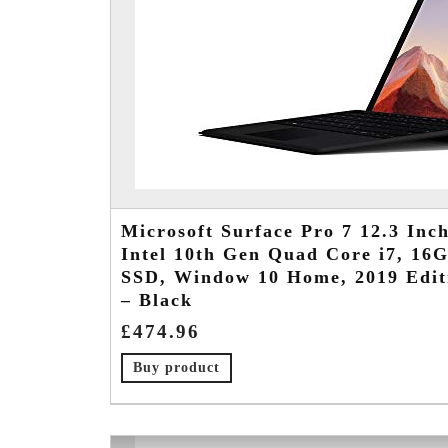
Microsoft Surface Pro 7 12.3 Inch
Intel 10th Gen Quad Core i7, 1
SSD, Window 10 Home, 2019 Edit
– Black
£
474.96
Buy product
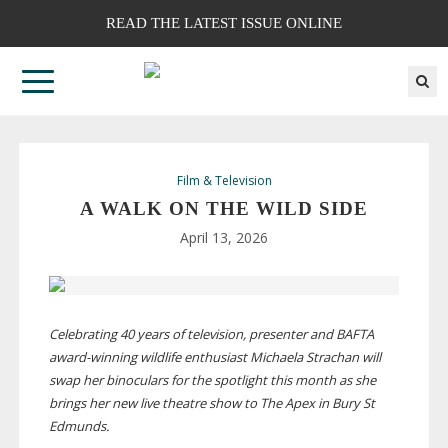
READ THE LATEST ISSUE ONLINE
Film & Television
A WALK ON THE WILD SIDE
April 13, 2026
Celebrating 40 years of television, presenter and BAFTA
award-winning
wildlife enthusiast Michaela Strachan will
swap her binoculars for the spotlight this month as she
brings her new live theatre show to The Apex in Bury St
Edmunds.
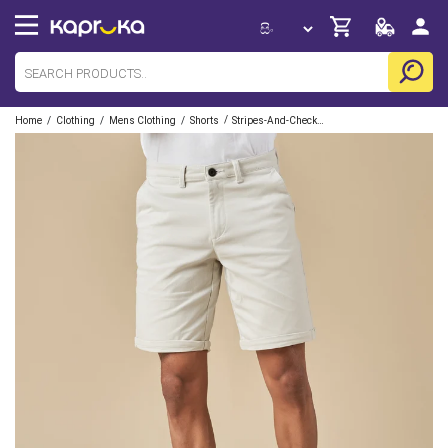
/
/
/
/
Home
Clothing
Mens Clothing
Shorts
Stripes-And-Checks-Inc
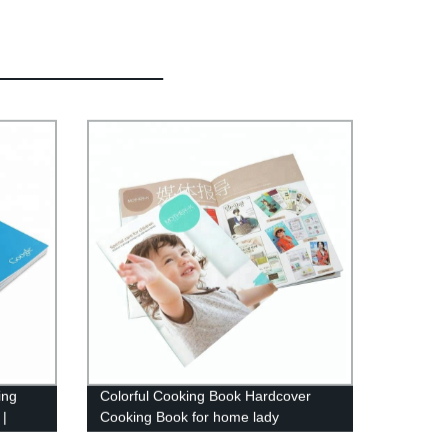
ing
Colorful Cooking Book Hardcover
 |
Cooking Book for home lady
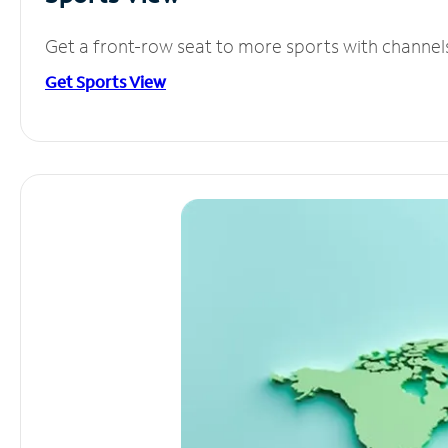
Get a front-row seat to more sports with channel
Get Sports View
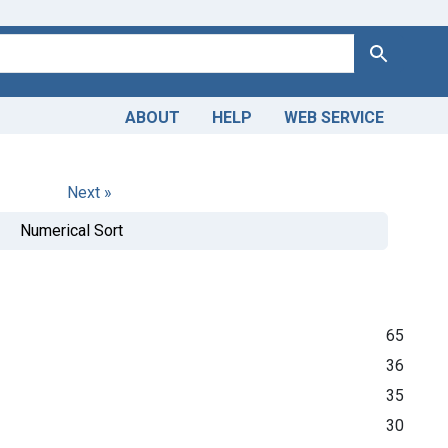
Search
ABOUT
HELP
WEB SERVICE
Next »
Numerical Sort
65
36
35
30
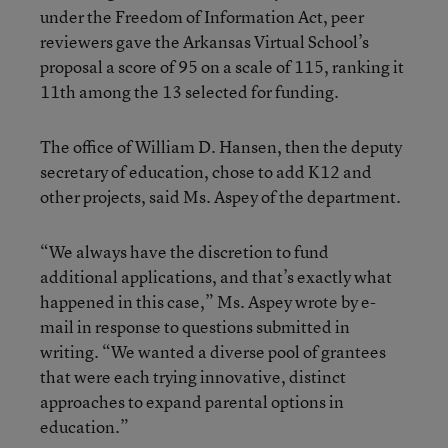
under the Freedom of Information Act, peer
reviewers gave the Arkansas Virtual School’s
proposal a score of 95 on a scale of 115, ranking it
11th among the 13 selected for funding.
The office of William D. Hansen, then the deputy
secretary of education, chose to add K12 and
other projects, said Ms. Aspey of the department.
“We always have the discretion to fund
additional applications, and that’s exactly what
happened in this case,” Ms. Aspey wrote by e-
mail in response to questions submitted in
writing. “We wanted a diverse pool of grantees
that were each trying innovative, distinct
approaches to expand parental options in
education.”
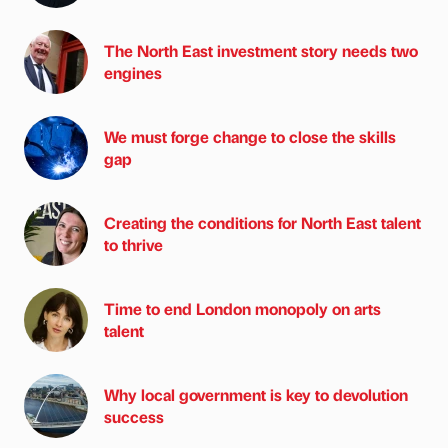
The North East investment story needs two
engines
We must forge change to close the skills
gap
Creating the conditions for North East talent
to thrive
Time to end London monopoly on arts
talent
Why local government is key to devolution
success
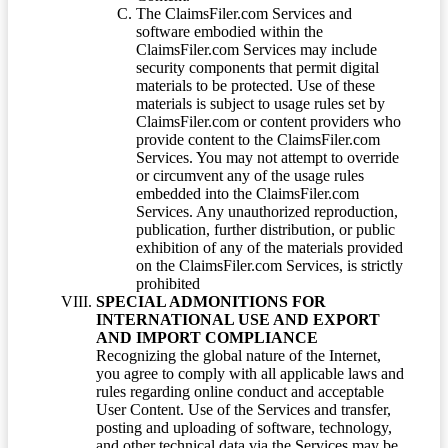
The ClaimsFiler.com Services and
software embodied within the
ClaimsFiler.com Services may include
security components that permit digital
materials to be protected. Use of these
materials is subject to usage rules set by
ClaimsFiler.com or content providers who
provide content to the ClaimsFiler.com
Services. You may not attempt to override
or circumvent any of the usage rules
embedded into the ClaimsFiler.com
Services. Any unauthorized reproduction,
publication, further distribution, or public
exhibition of any of the materials provided
on the ClaimsFiler.com Services, is strictly
prohibited
SPECIAL ADMONITIONS FOR
INTERNATIONAL USE AND EXPORT
AND IMPORT COMPLIANCE
Recognizing the global nature of the Internet,
you agree to comply with all applicable laws and
rules regarding online conduct and acceptable
User Content. Use of the Services and transfer,
posting and uploading of software, technology,
and other technical data via the Services may be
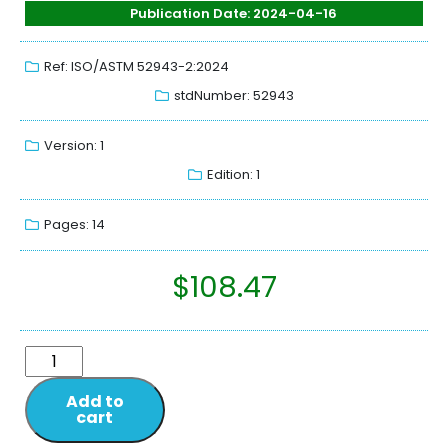
Publication Date: 2024-04-16
Ref: ISO/ASTM 52943-2:2024
stdNumber: 52943
Version: 1
Edition: 1
Pages: 14
$
108.47
Add to
cart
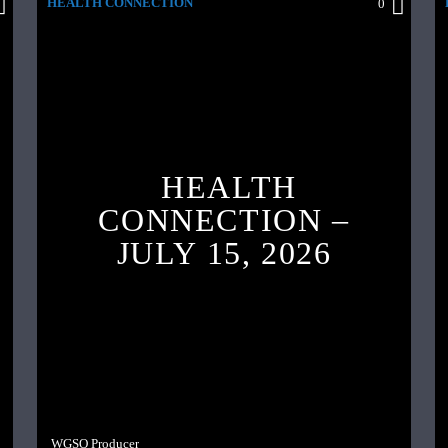
HEALTH CONNECTION
0
HEALTH
CONNECTION –
JULY 15, 2026
WGSO Producer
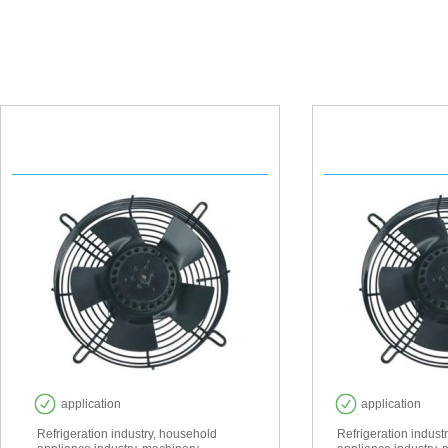
YWF 200
YWF
application
application
Refrigeration industry, household
Refrigeration indust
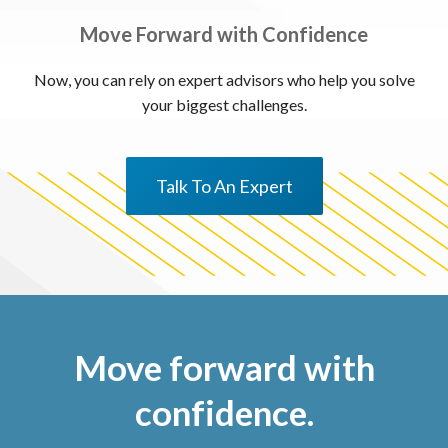
Move Forward with Confidence
Now, you can rely on expert advisors who help you solve
your biggest challenges.
Talk To An Expert
Move forward with
confidence.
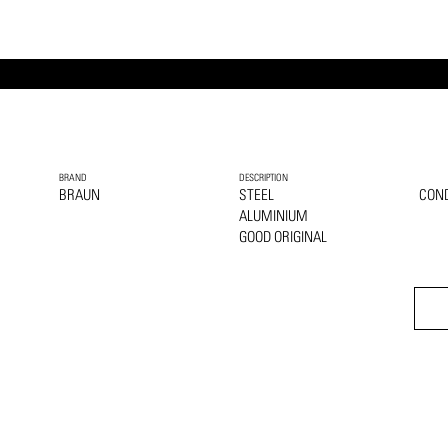
BRAND
DESCRIPTION
BRAUN
STEEL
COND
ALUMINIUM
GOOD ORIGINAL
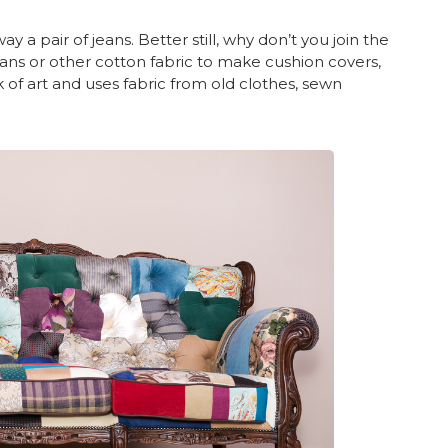
 a pair of jeans. Better still, why don’t you join the
ans or other cotton fabric to make cushion covers,
rk of art and uses fabric from old clothes, sewn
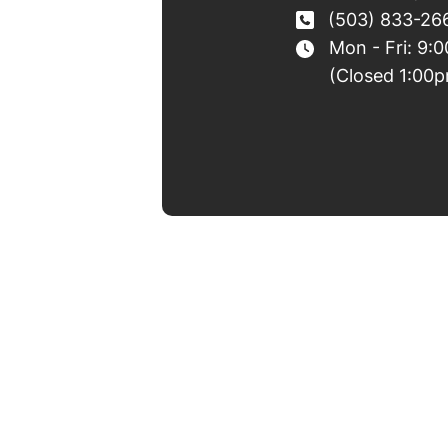
(503) 833-26
Mon - Fri: 9:
(Closed 1:00p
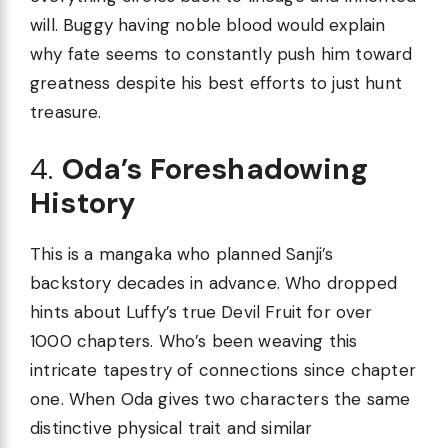
will. Buggy having noble blood would explain
why fate seems to constantly push him toward
greatness despite his best efforts to just hunt
treasure.
4.
Oda’s Foreshadowing
History
This is a mangaka who planned Sanji’s
backstory decades in advance. Who dropped
hints about Luffy’s true Devil Fruit for over
1000 chapters. Who’s been weaving this
intricate tapestry of connections since chapter
one. When Oda gives two characters the same
distinctive physical trait and similar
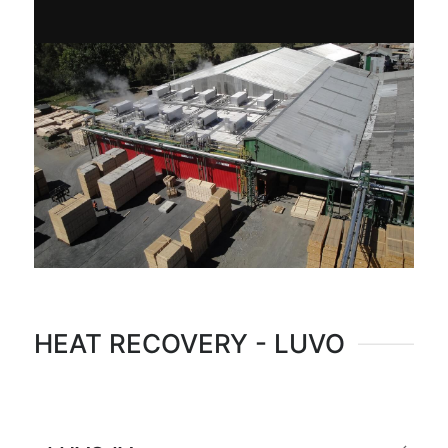
HEAT RECOVERY - LUVO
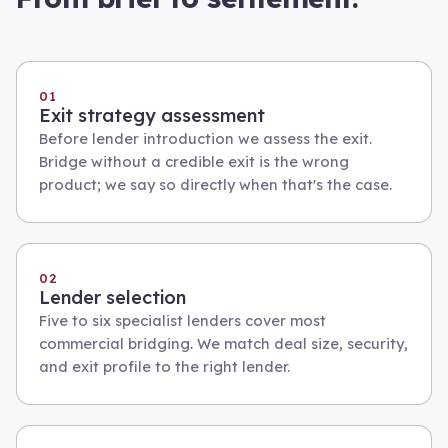
01
Exit strategy assessment
Before lender introduction we assess the exit.
Bridge without a credible exit is the wrong
product; we say so directly when that's the case.
02
Lender selection
Five to six specialist lenders cover most
commercial bridging. We match deal size, security,
and exit profile to the right lender.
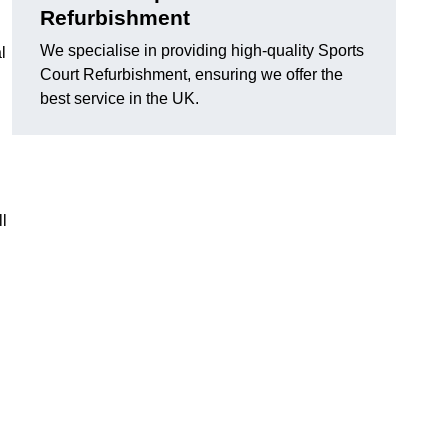
Refurbishment
We specialise in providing high-quality Sports
l
Court Refurbishment, ensuring we offer the
best service in the UK.
l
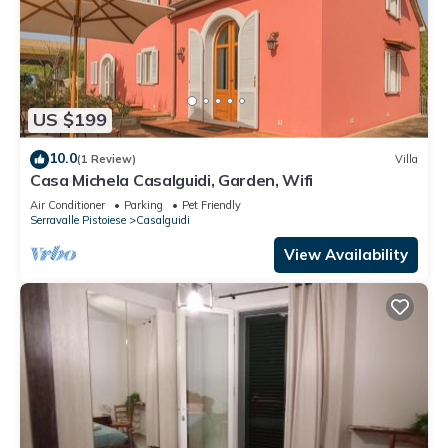
US $199
10.0
(1 Review)
Villa
Casa Michela Casalguidi, Garden, Wifi
Air Conditioner
Parking
Pet Friendly
Serravalle Pistoiese
Casalguidi
View Availability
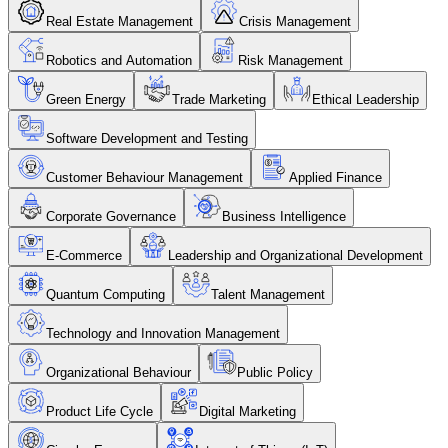
Real Estate Management
Crisis Management
Robotics and Automation
Risk Management
Green Energy
Trade Marketing
Ethical Leadership
Software Development and Testing
Customer Behaviour Management
Applied Finance
Corporate Governance
Business Intelligence
E-Commerce
Leadership and Organizational Development
Quantum Computing
Talent Management
Technology and Innovation Management
Organizational Behaviour
Public Policy
Product Life Cycle
Digital Marketing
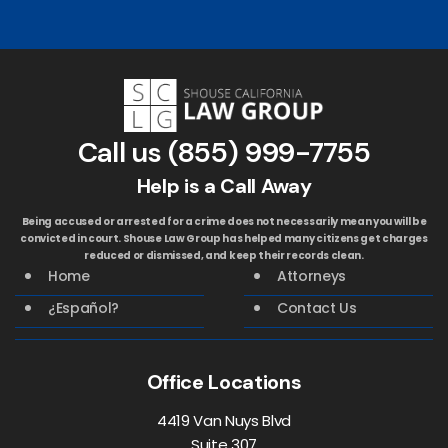
Call us
(855) 999-7755
Help is a Call Away
Being accused or arrested for a crime does not necessarily mean you will be
convicted in court. Shouse Law Group has helped many citizens get charges
reduced or dismissed, and keep their records clean.
Home
Attorneys
¿Español?
Contact Us
Office Locations
4419 Van Nuys Blvd
Suite 307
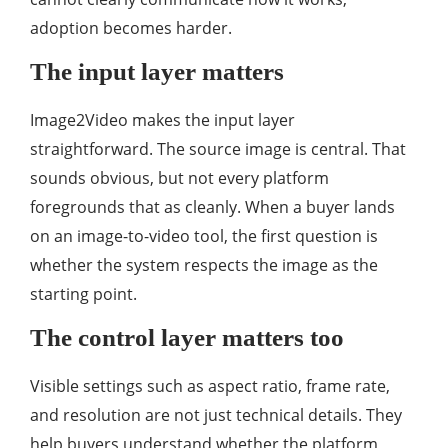
adoption becomes harder.
The input layer matters
Image2Video makes the input layer
straightforward. The source image is central. That
sounds obvious, but not every platform
foregrounds that as cleanly. When a buyer lands
on an image-to-video tool, the first question is
whether the system respects the image as the
starting point.
The control layer matters too
Visible settings such as aspect ratio, frame rate,
and resolution are not just technical details. They
help buyers understand whether the platform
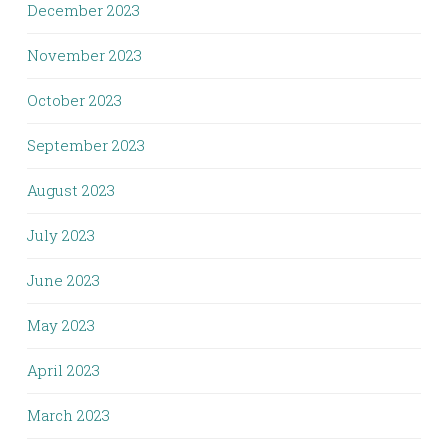
December 2023
November 2023
October 2023
September 2023
August 2023
July 2023
June 2023
May 2023
April 2023
March 2023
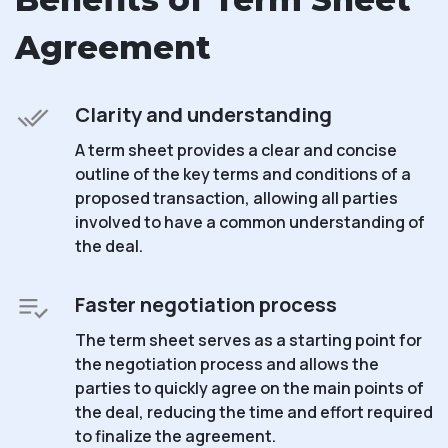
Agreement
Clarity and understanding
A term sheet provides a clear and concise
outline of the key terms and conditions of a
proposed transaction, allowing all parties
involved to have a common understanding of
the deal.
Faster negotiation process
The term sheet serves as a starting point for
the negotiation process and allows the
parties to quickly agree on the main points of
the deal, reducing the time and effort required
to finalize the agreement.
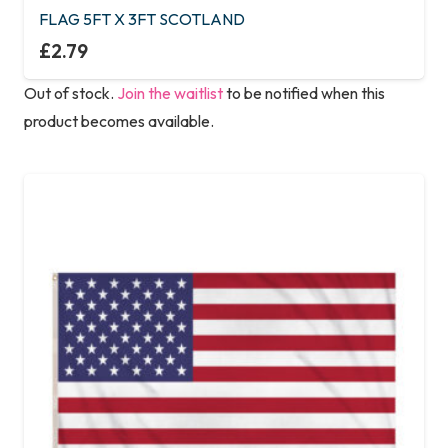
FLAG 5FT X 3FT SCOTLAND
£
2.79
Out of stock.
Join the waitlist
to be notified when this
product becomes available.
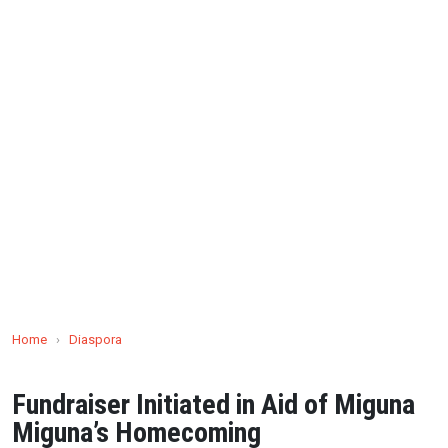
Home
›
Diaspora
Fundraiser Initiated in Aid of Miguna
Miguna’s Homecoming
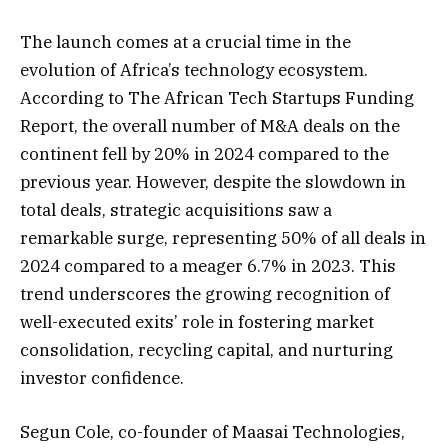
The launch comes at a crucial time in the
evolution of Africa’s technology ecosystem.
According to The African Tech Startups Funding
Report, the overall number of M&A deals on the
continent fell by 20% in 2024 compared to the
previous year. However, despite the slowdown in
total deals, strategic acquisitions saw a
remarkable surge, representing 50% of all deals in
2024 compared to a meager 6.7% in 2023. This
trend underscores the growing recognition of
well-executed exits’ role in fostering market
consolidation, recycling capital, and nurturing
investor confidence.
Segun Cole, co-founder of Maasai Technologies,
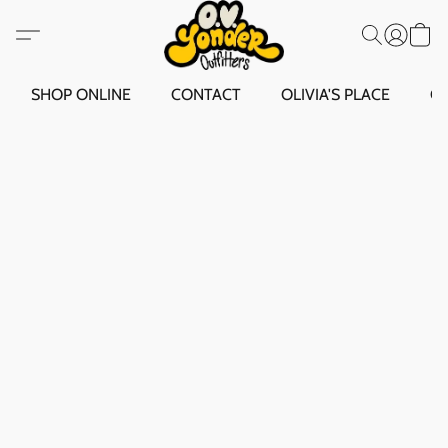
SHOP ONLINE
CONTACT
OLIVIA'S PLACE
O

◆ ◆ ◆ ◆ ◆ ◆ ◆

» **Exercise**: With the pictures omitted, the entries are to be transcribed in full, exactly as they appear.

» **Solved exercise**:
Microsoft Surface Pro 7 12.3 Inch
Intel 10th Gen Quad Core i7, 1
SSD, Window 10 Home, 2019 Edit
– Black
£
474.96
Buy product
READ THE LATEST ISSUE ONLINE
Film & Television
A WALK ON THE WILD SIDE
April 13, 2026
Celebrating 40 years of television, presenter and BAFTA
award-winning
wildlife enthusiast Michaela Strachan will
swap her binoculars for the spotlight this month as she
brings her new live theatre show to The Apex in Bury St
Edmunds.
/
/
/
/
Home
Clothing
Mens Clothing
Shorts
Stripes-And-Checks-Inc
ing
Colorful Cooking Book Hardcover
 |
Cooking Book for home lady
Get a front-row seat to more sports with channel
Get Sports View
Search
ABOUT
HELP
WEB SERVICE
Next »
Numerical Sort
65
36
35
30
under the Freedom of Information Act, peer
reviewers gave the Arkansas Virtual School’s
proposal a score of 95 on a scale of 115, ranking it
11th among the 13 selected for funding.
The office of William D. Hansen, then the deputy
secretary of education, chose to add K12 and
other projects, said Ms. Aspey of the department.
“We always have the discretion to fund
additional applications, and that’s exactly what
happened in this case,” Ms. Aspey wrote by e-
mail in response to questions submitted in
writing. “We wanted a diverse pool of grantees
that were each trying innovative, distinct
approaches to expand parental options in
education.”
The North East investment story needs two
engines
We must forge change to close the skills
gap
Creating the conditions for North East talent
to thrive
Time to end London monopoly on arts
talent
Why local government is key to devolution
success
The ClaimsFiler.com Services and
software embodied within the
ClaimsFiler.com Services may include
security components that permit digital
materials to be protected. Use of these
materials is subject to usage rules set by
ClaimsFiler.com or content providers who
provide content to the ClaimsFiler.com
Services. You may not attempt to override
or circumvent any of the usage rules
embedded into the ClaimsFiler.com
Services. Any unauthorized reproduction,
publication, further distribution, or public
exhibition of any of the materials provided
on the ClaimsFiler.com Services, is strictly
prohibited
SPECIAL ADMONITIONS FOR
INTERNATIONAL USE AND EXPORT
AND IMPORT COMPLIANCE
Recognizing the global nature of the Internet,
you agree to comply with all applicable laws and
rules regarding online conduct and acceptable
User Content. Use of the Services and transfer,
posting and uploading of software, technology,
and other technical data via the Services may be
Publication Date: 2024-04-16
Ref: ISO/ASTM 52943-2:2024
stdNumber: 52943
Version: 1
Edition: 1
Pages: 14
$
108.47
Add to
cart
HEALTH CONNECTION
0
HEALTH
CONNECTION –
JULY 15, 2026
WGSO Producer
YWF 200
YWF
application
application
Refrigeration industry, household
Refrigeration indust
Move Forward with Confidence
Now, you can rely on expert advisors who help you solve
your biggest challenges.
Talk To An Expert
Move forward with
confidence.
BRAND
DESCRIPTION
BRAUN
STEEL
COND
ALUMINIUM
GOOD ORIGINAL
 a pair of jeans. Better still, why don’t you join the
ans or other cotton fabric to make cushion covers,
rk of art and uses fabric from old clothes, sewn
(503) 833-26
Mon - Fri: 9:
(Closed 1:00p
will. Buggy having noble blood would explain
why fate seems to constantly push him toward
greatness despite his best efforts to just hunt
treasure.
4.
Oda’s Foreshadowing
History
This is a mangaka who planned Sanji’s
backstory decades in advance. Who dropped
hints about Luffy’s true Devil Fruit for over
1000 chapters. Who’s been weaving this
intricate tapestry of connections since chapter
one. When Oda gives two characters the same
distinctive physical trait and similar
HEAT RECOVERY - LUVO
01
Exit strategy assessment
Before lender introduction we assess the exit.
Bridge without a credible exit is the wrong
product; we say so directly when that's the case.
02
Lender selection
Five to six specialist lenders cover most
commercial bridging. We match deal size, security,
and exit profile to the right lender.
Refurbishment
We specialise in providing high-quality Sports
l
Court Refurbishment, ensuring we offer the
best service in the UK.
l
US $199
10.0
(1 Review)
Villa
Casa Michela Casalguidi, Garden, Wifi
Air Conditioner
Parking
Pet Friendly
Serravalle Pistoiese
Casalguidi
View Availability
Real Estate Management
Crisis Management
Robotics and Automation
Risk Management
Green Energy
Trade Marketing
Ethical Leadership
Software Development and Testing
Customer Behaviour Management
Applied Finance
Corporate Governance
Business Intelligence
E-Commerce
Leadership and Organizational Development
Quantum Computing
Talent Management
Technology and Innovation Management
Organizational Behaviour
Public Policy
Product Life Cycle
Digital Marketing
Call us
(855) 999-7755
Help is a Call Away
Being accused or arrested for a crime does not necessarily mean you will be
convicted in court. Shouse Law Group has helped many citizens get charges
reduced or dismissed, and keep their records clean.
Home
Attorneys
¿Español?
Contact Us
Office Locations
4419 Van Nuys Blvd
Suite 307
adoption becomes harder.
The input layer matters
Image2Video makes the input layer
straightforward. The source image is central. That
sounds obvious, but not every platform
foregrounds that as cleanly. When a buyer lands
on an image-to-video tool, the first question is
whether the system respects the image as the
starting point.
The control layer matters too
Visible settings such as aspect ratio, frame rate,
and resolution are not just technical details. They
help buyers understand whether the platform
December 2023
November 2023
October 2023
September 2023
August 2023
July 2023
June 2023
May 2023
April 2023
March 2023
Agreement
Clarity and understanding
A term sheet provides a clear and concise
outline of the key terms and conditions of a
proposed transaction, allowing all parties
involved to have a common understanding of
the deal.
Faster negotiation process
The term sheet serves as a starting point for
the negotiation process and allows the
parties to quickly agree on the main points of
the deal, reducing the time and effort required
to finalize the agreement.
FLAG 5FT X 3FT SCOTLAND
£
2.79
Out of stock.
Join the waitlist
to be notified when this
product becomes available.
Home
›
Diaspora
Fundraiser Initiated in Aid of Miguna
Miguna’s Homecoming
The launch comes at a crucial time in the
evolution of Africa’s technology ecosystem.
According to The African Tech Startups Funding
Report, the overall number of M&A deals on the
continent fell by 20% in 2024 compared to the
previous year. However, despite the slowdown in
total deals, strategic acquisitions saw a
remarkable surge, representing 50% of all deals in
2024 compared to a meager 6.7% in 2023. This
trend underscores the growing recognition of
well-executed exits’ role in fostering market
consolidation, recycling capital, and nurturing
investor confidence.
Segun Cole, co-founder of Maasai Technologies,
SHOP ONLINE
CONTACT
OLIVIA'S PLACE
O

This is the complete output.